As for intrinsic evidences, many might be mentioned; but I must at present confine myself in proper limits. I shall resume the one I have already hinted at, namely, that the religion of the Bible has the directest tendency to promote true piety and solid virtue in the world; it is such a religion as becomes a God to reveal; such a religion as we might expect from him, in case he instituted any ; a religion intended and adapted to regulate self love, and to diffuse the love of God and man through the world, the only generous principles and vigorous springs of a suitable conduct towards God, towards one another, and towards ourselves; a religion productive of every humane, social, and divine virtue, and directly calculated to banish all sin out of the world; to transform impiety into devotion; injustice and oppression into equity and universal benevolence; and sensuality into sobriety a religion infinitely preferable to any that has been contrived by the wisest and best of mortals. do ye think could this god-like religion proceed? Does not its nature prove its origin divine? does it not evidently bear the lineaments of its heavenly Parent? can you once imagine that such a pure, such a holy, such a perfect system, could be the contrivance of wicked infernal spirits, of selfish, artful priests, or politicians, or of a parcel of daring impostors, or wild enthusiasts? Could these contrive a religion so contrary to their inclination, so destructive of their interest, and so directly conducing to promote the cause they abhor? If you can believe this, you may also believe that light is the product of darkness, virtue of vice, good of evil, &c. If such beings as these had contrived a religion, it would have borne the same appearance in the Bible as it does in Italy or Spain, where it is degenerated into a mere trade, for the benefit of tyrannical and voracious priests; or it would have been such a religion as that of Mahomet, allowing its subjects to propagate it with the sword, that they might enrich themselves with the plunder of conquered nations; and indulging them in the gratification of their lusts, particularly in polygamy, or the unbounded enjoyment of women. This religion. I fear, would suit the taste of our licentious free-thinkers much better than the holy religion of Jesus. Or if we should suppose christianity to be the contrivance of visionary enthusiasts, then

it would not be that rational system which it is, but a huddle of fanatical reveries and ridiculous whims. If, then, it could not be the contrivance of such authors as these, to whom shall we ascribe it? it must have had some author; for it could not come into being without a cause, no more than the system of the universe. Will you then ascribe it to good men? But these men were either inspired from heaven, or they were not; if they were not, then they could not be good men, but most audacious liars for they plainly declared, they were divinely inspired, and stood in it to the last; which no good man would do, if such a declaration was false. If they were inspired from heaven, then the point is gained; then christianity is a religion from God; for to receive a religion from persons divinely inspired, and to receive it from God, is the same thing.

● Required tasks
1. Decide whether each statement agrees with the passage on the Bible's religion, answering yes or no and quoting the words that decide it. (a) The religion of the Bible is called infinitely preferable to any contrived by the wisest and best of mortals. (b) Christianity could have come into being without a cause. (c) The men who declared themselves divinely inspired later withdrew that claim.
2. Reproduce the passage on the Bible's religion word for word, starting at "it would not" and ending at "the same thing.".
The listing has no connection to the passage on the Bible's religion.

● Information shown
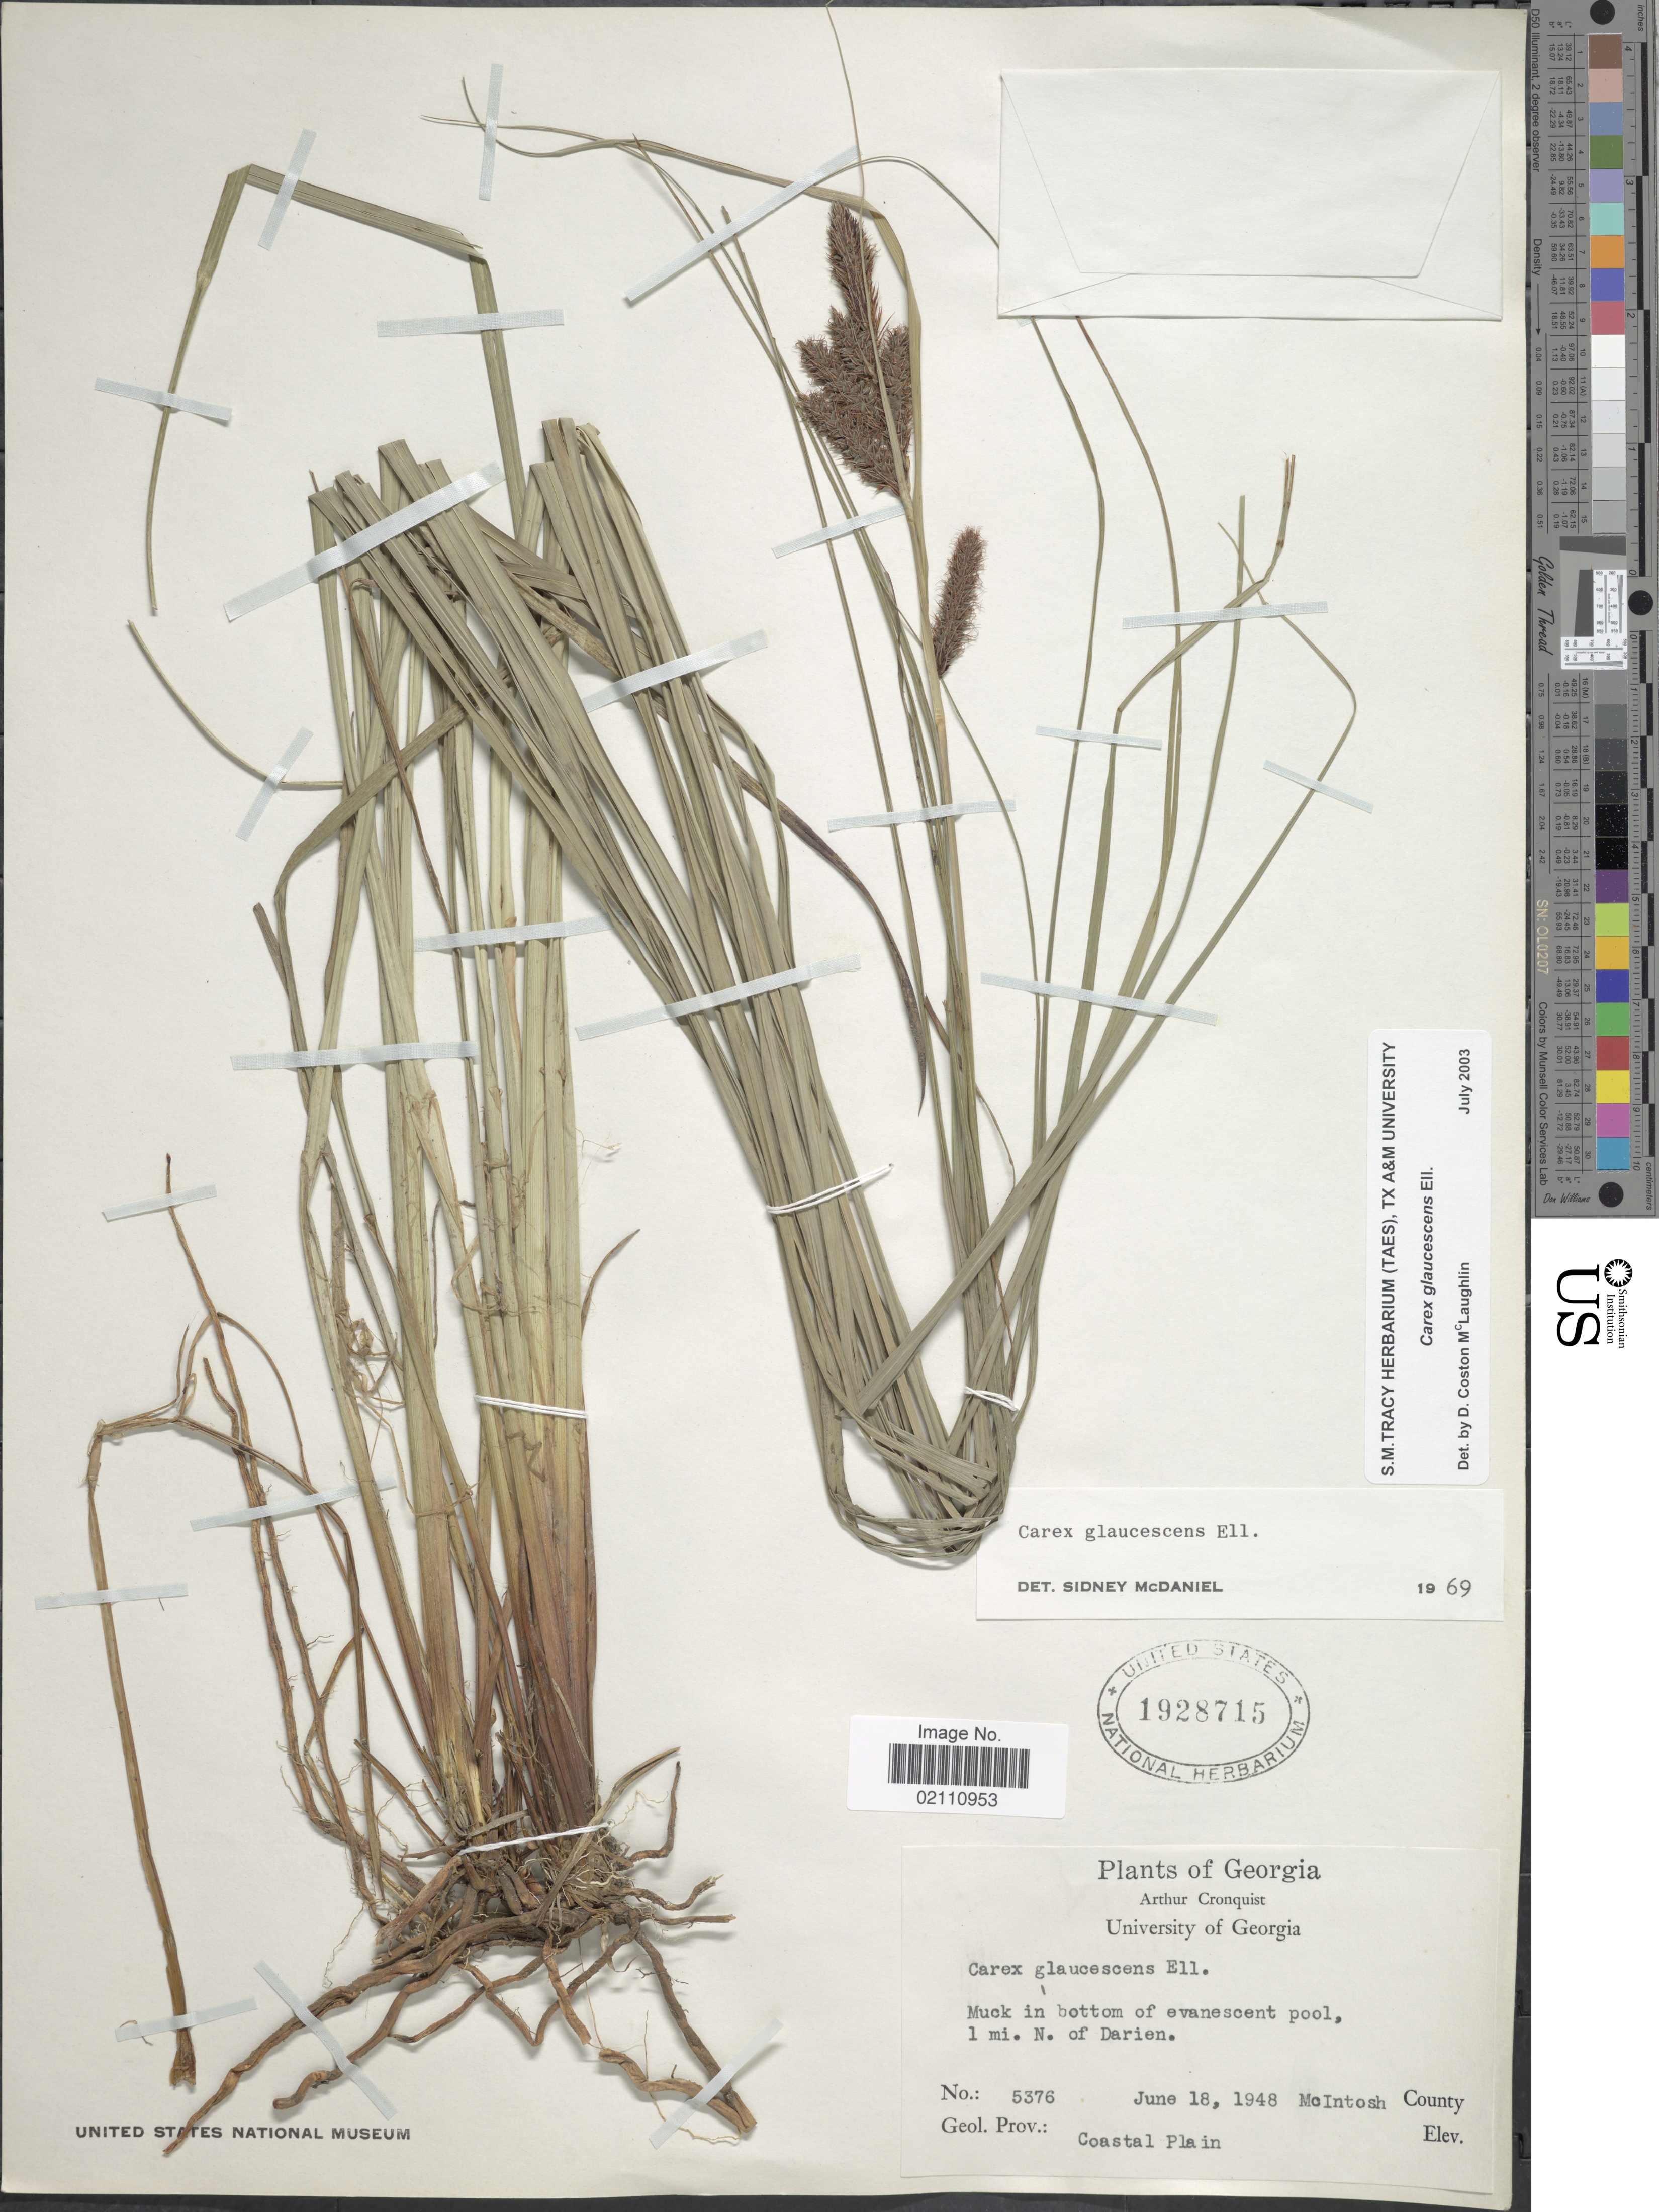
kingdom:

● Expected outputs
1.
(a) Yes: "a religion infinitely preferable to any that has been contrived by the wisest and best of mortals"
(b) No: "it could not come into being without a cause"
(c) No: "they plainly declared, they were divinely inspired, and stood in it to the last"

2.
it would not be that rational system which it is, but a huddle of fanatical reveries and ridiculous whims. If, then, it could not be the contrivance of such authors as these, to whom shall we ascribe it? it must have had some author; for it could not come into being without a cause, no more than the system of the universe. Will you then ascribe it to good men? But these men were either inspired from heaven, or they were not; if they were not, then they could not be good men, but most audacious liars for they plainly declared, they were divinely inspired, and stood in it to the last; which no good man would do, if such a declaration was false. If they were inspired from heaven, then the point is gained; then christianity is a religion from God; for to receive a religion from persons divinely inspired, and to receive it from God, is the same thing.